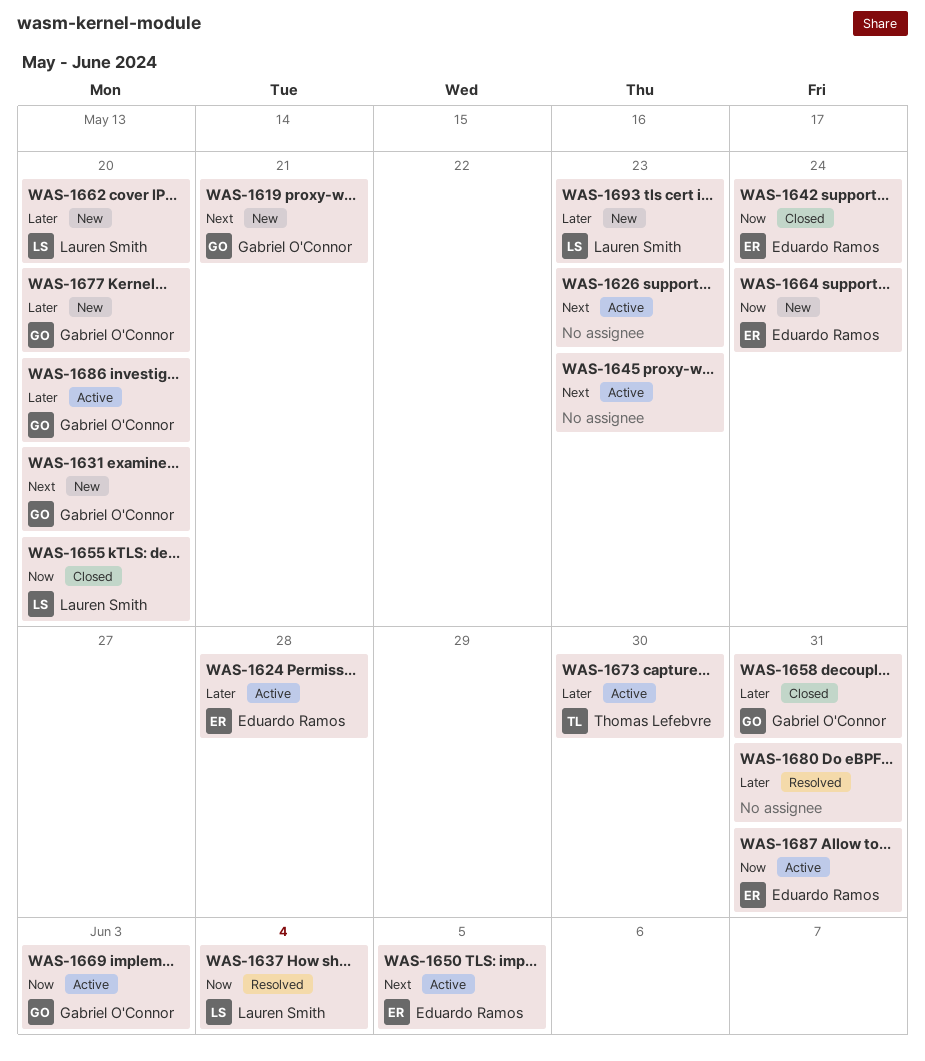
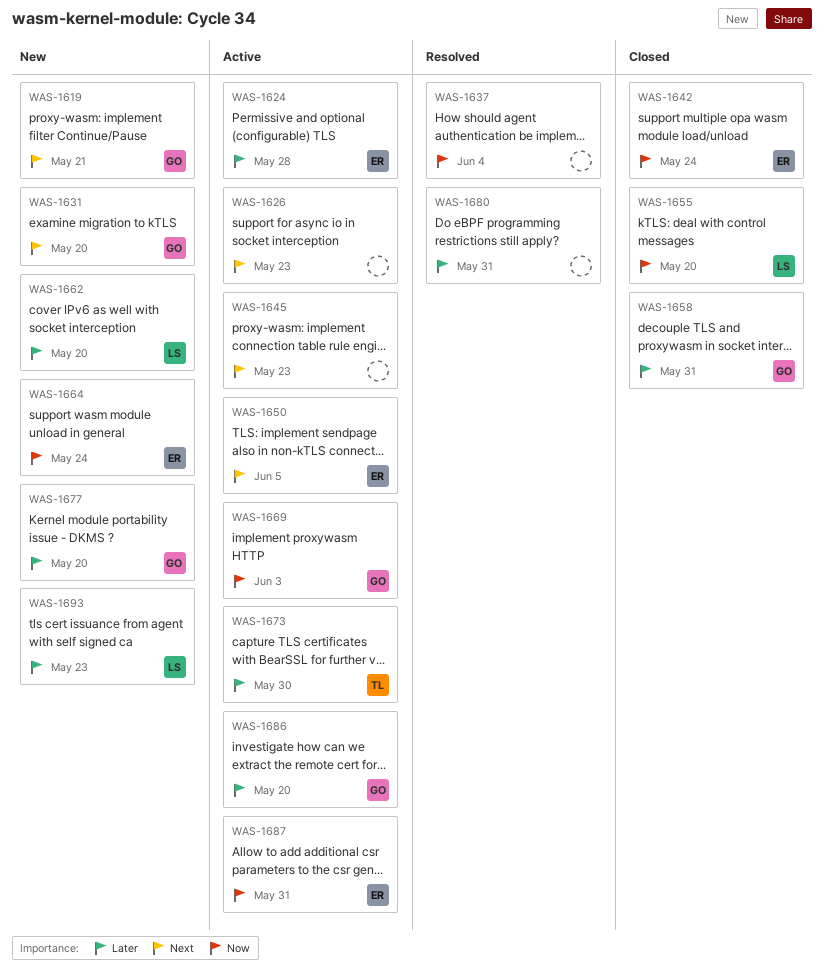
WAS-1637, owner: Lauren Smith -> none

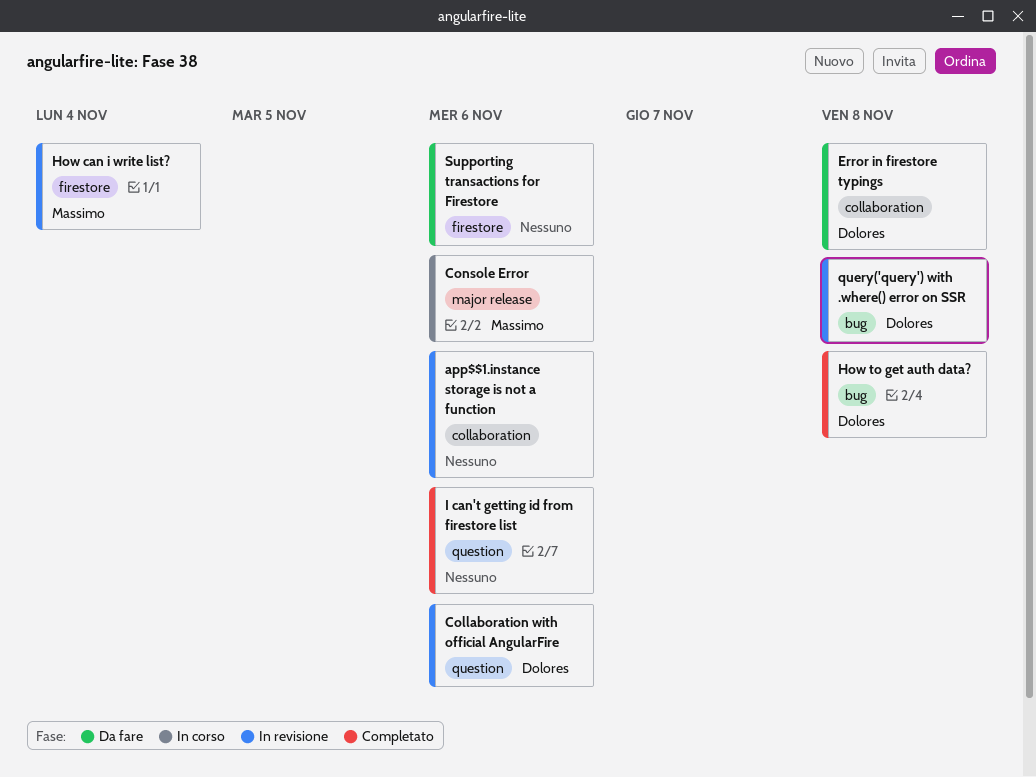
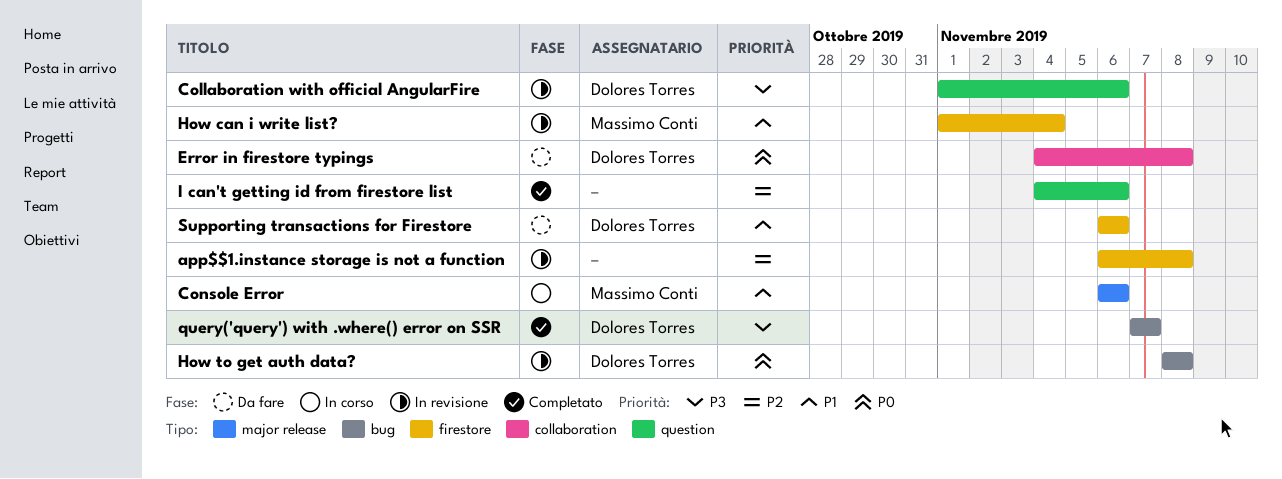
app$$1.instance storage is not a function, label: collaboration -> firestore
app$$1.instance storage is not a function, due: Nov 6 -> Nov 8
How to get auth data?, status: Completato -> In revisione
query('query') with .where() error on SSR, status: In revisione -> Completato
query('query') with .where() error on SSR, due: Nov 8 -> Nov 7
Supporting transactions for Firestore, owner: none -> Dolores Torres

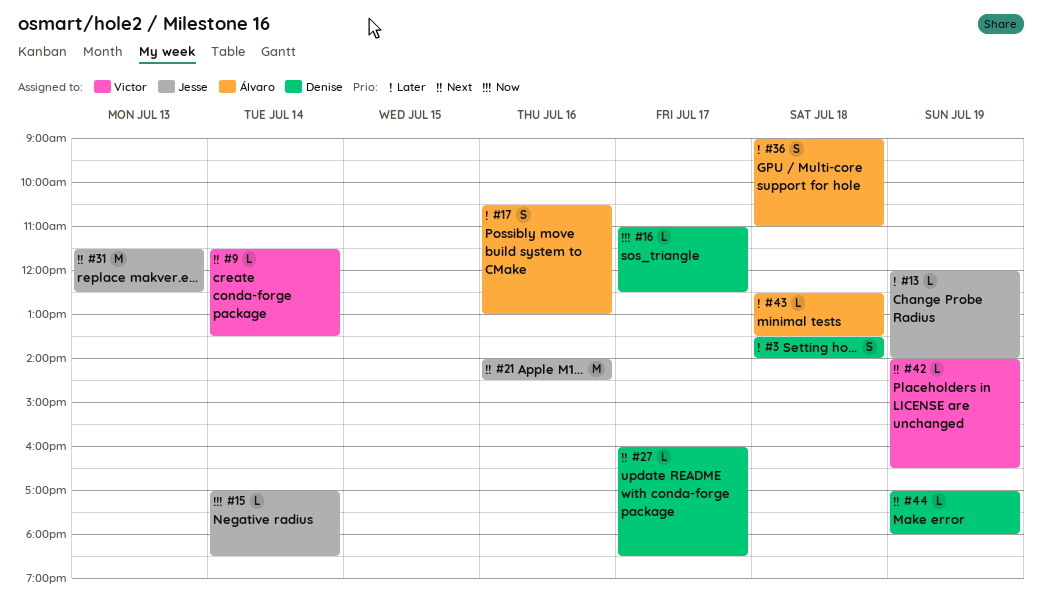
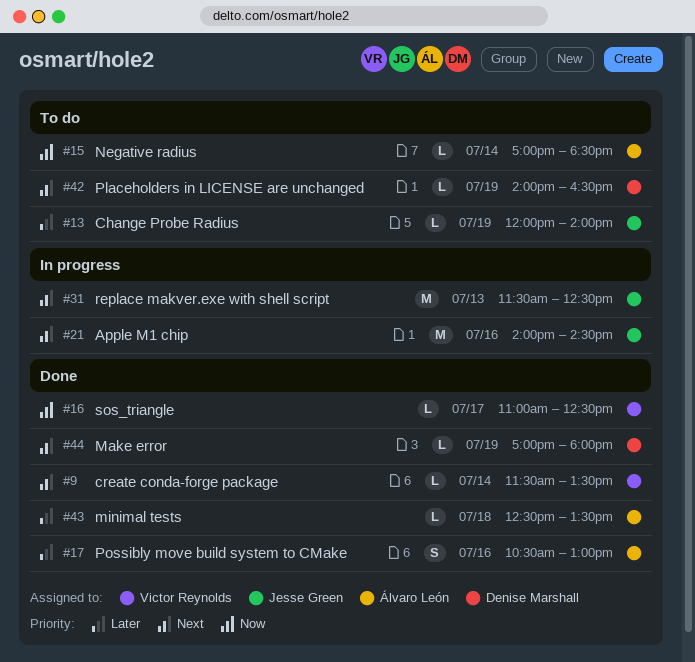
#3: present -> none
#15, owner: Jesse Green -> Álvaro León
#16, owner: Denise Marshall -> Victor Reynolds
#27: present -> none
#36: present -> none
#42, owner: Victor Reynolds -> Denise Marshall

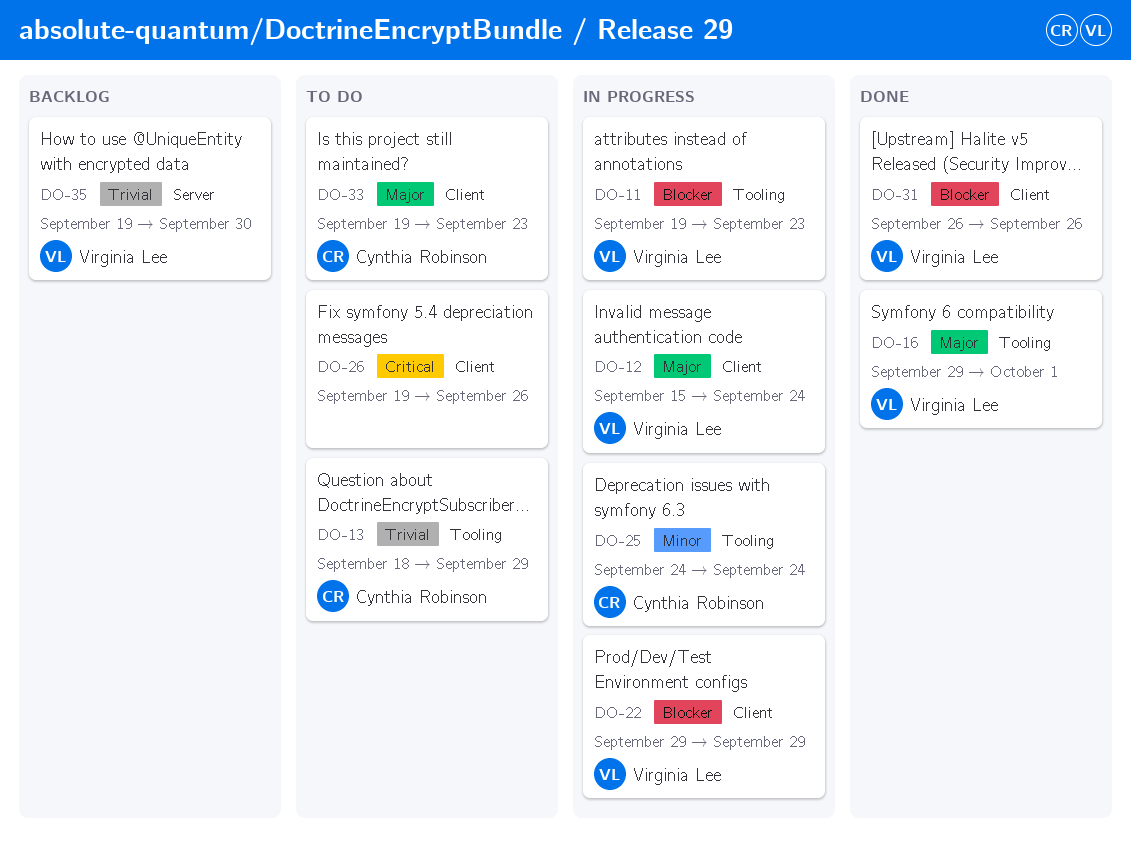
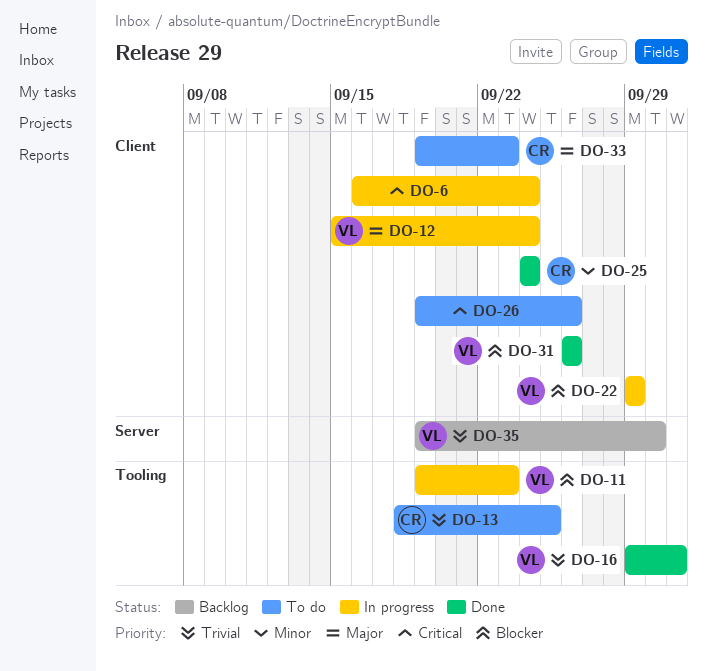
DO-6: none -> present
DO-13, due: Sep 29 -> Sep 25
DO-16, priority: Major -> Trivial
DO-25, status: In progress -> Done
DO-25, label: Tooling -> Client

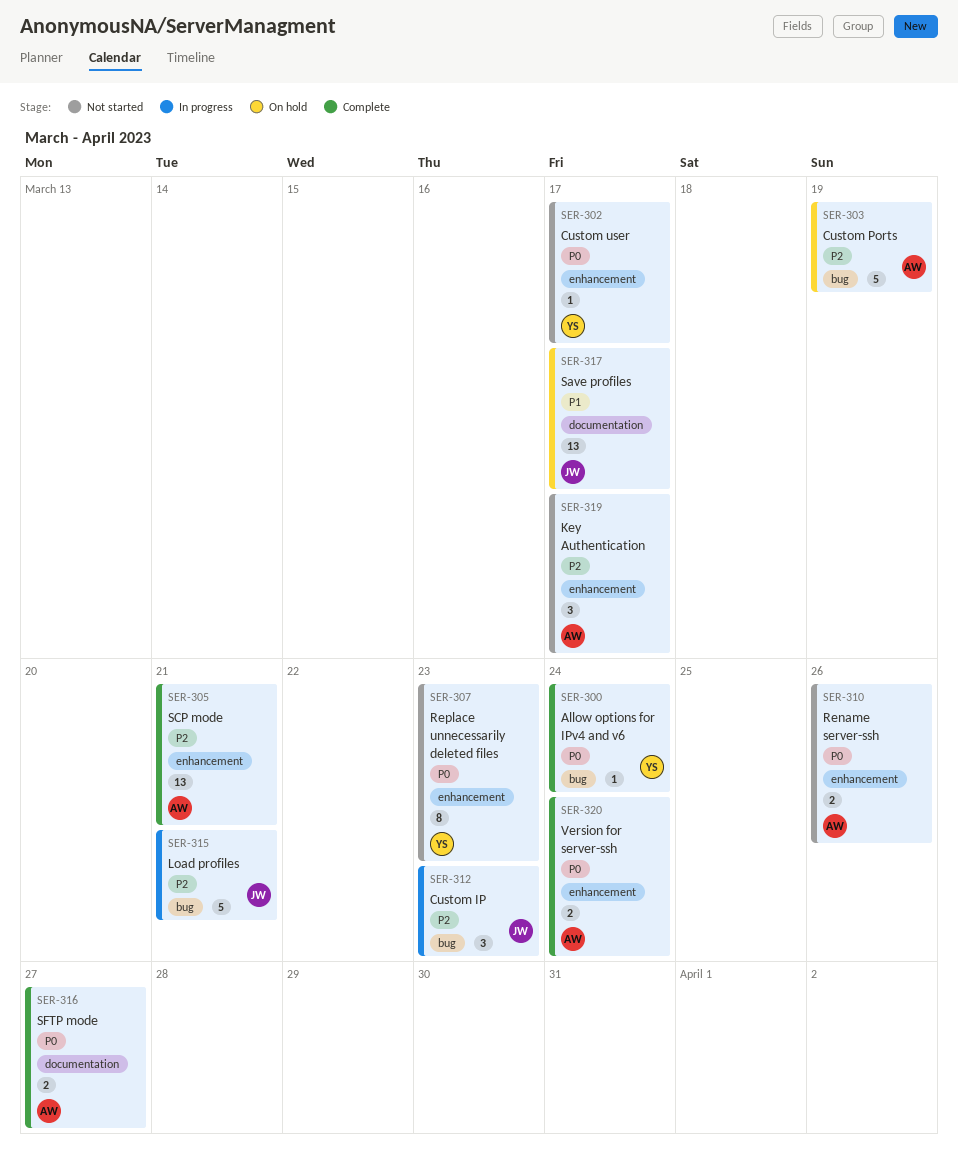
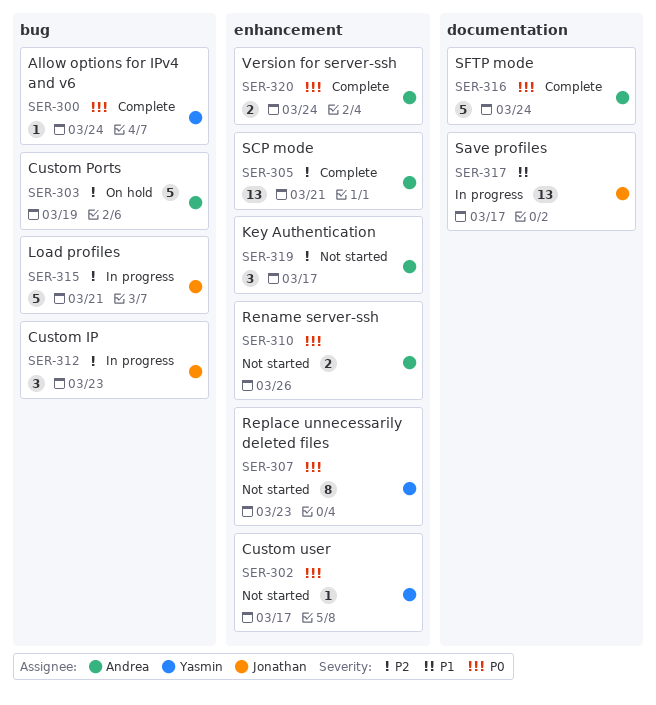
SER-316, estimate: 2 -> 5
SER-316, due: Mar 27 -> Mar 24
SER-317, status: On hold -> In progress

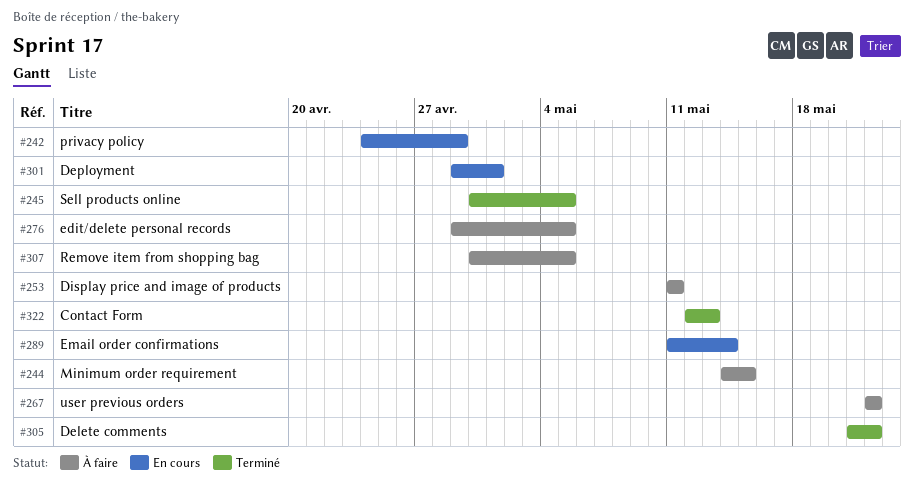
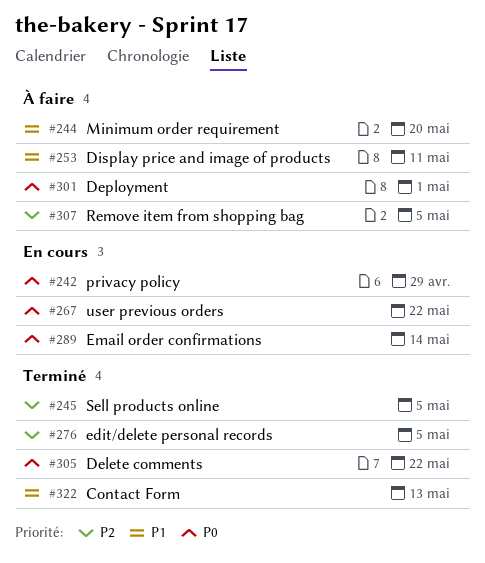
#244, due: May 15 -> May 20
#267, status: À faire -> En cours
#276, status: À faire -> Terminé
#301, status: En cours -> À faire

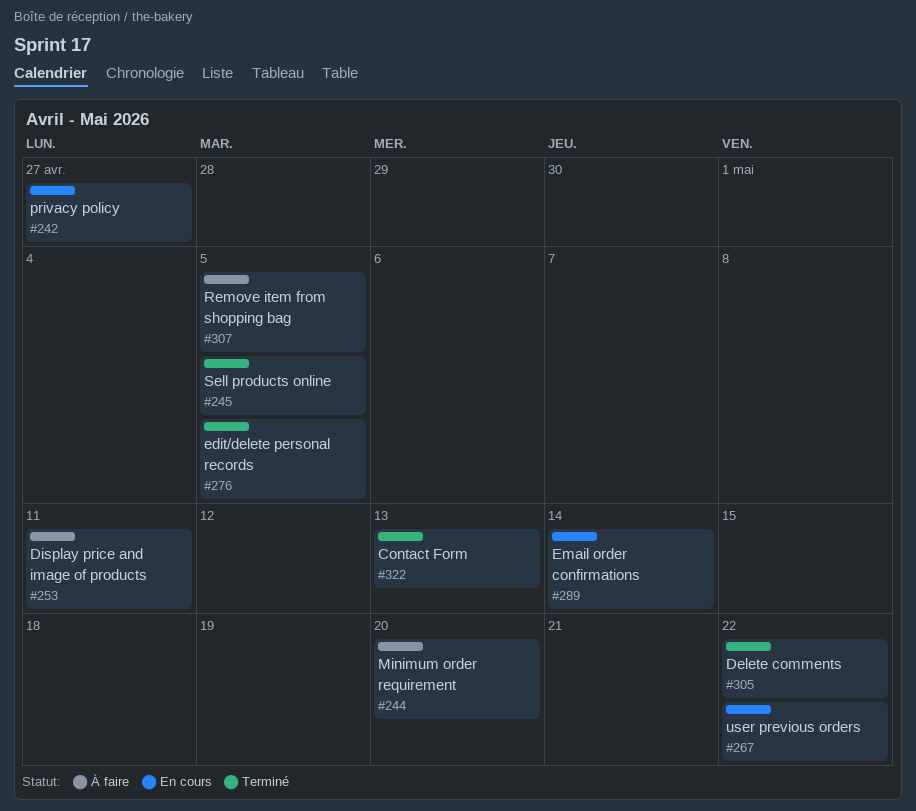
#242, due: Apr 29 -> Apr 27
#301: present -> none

Task to complete →
Keep the pictures out and transcribe the listing exactly.

Solution to the problem →
WAS-1637, owner: Lauren Smith -> none

app$$1.instance storage is not a function, label: collaboration -> firestore
app$$1.instance storage is not a function, due: Nov 6 -> Nov 8
How to get auth data?, status: Completato -> In revisione
query('query') with .where() error on SSR, status: In revisione -> Completato
query('query') with .where() error on SSR, due: Nov 8 -> Nov 7
Supporting transactions for Firestore, owner: none -> Dolores Torres

#3: present -> none
#15, owner: Jesse Green -> Álvaro León
#16, owner: Denise Marshall -> Victor Reynolds
#27: present -> none
#36: present -> none
#42, owner: Victor Reynolds -> Denise Marshall

DO-6: none -> present
DO-13, due: Sep 29 -> Sep 25
DO-16, priority: Major -> Trivial
DO-25, status: In progress -> Done
DO-25, label: Tooling -> Client

SER-316, estimate: 2 -> 5
SER-316, due: Mar 27 -> Mar 24
SER-317, status: On hold -> In progress

#244, due: May 15 -> May 20
#267, status: À faire -> En cours
#276, status: À faire -> Terminé
#301, status: En cours -> À faire

#242, due: Apr 29 -> Apr 27
#301: present -> none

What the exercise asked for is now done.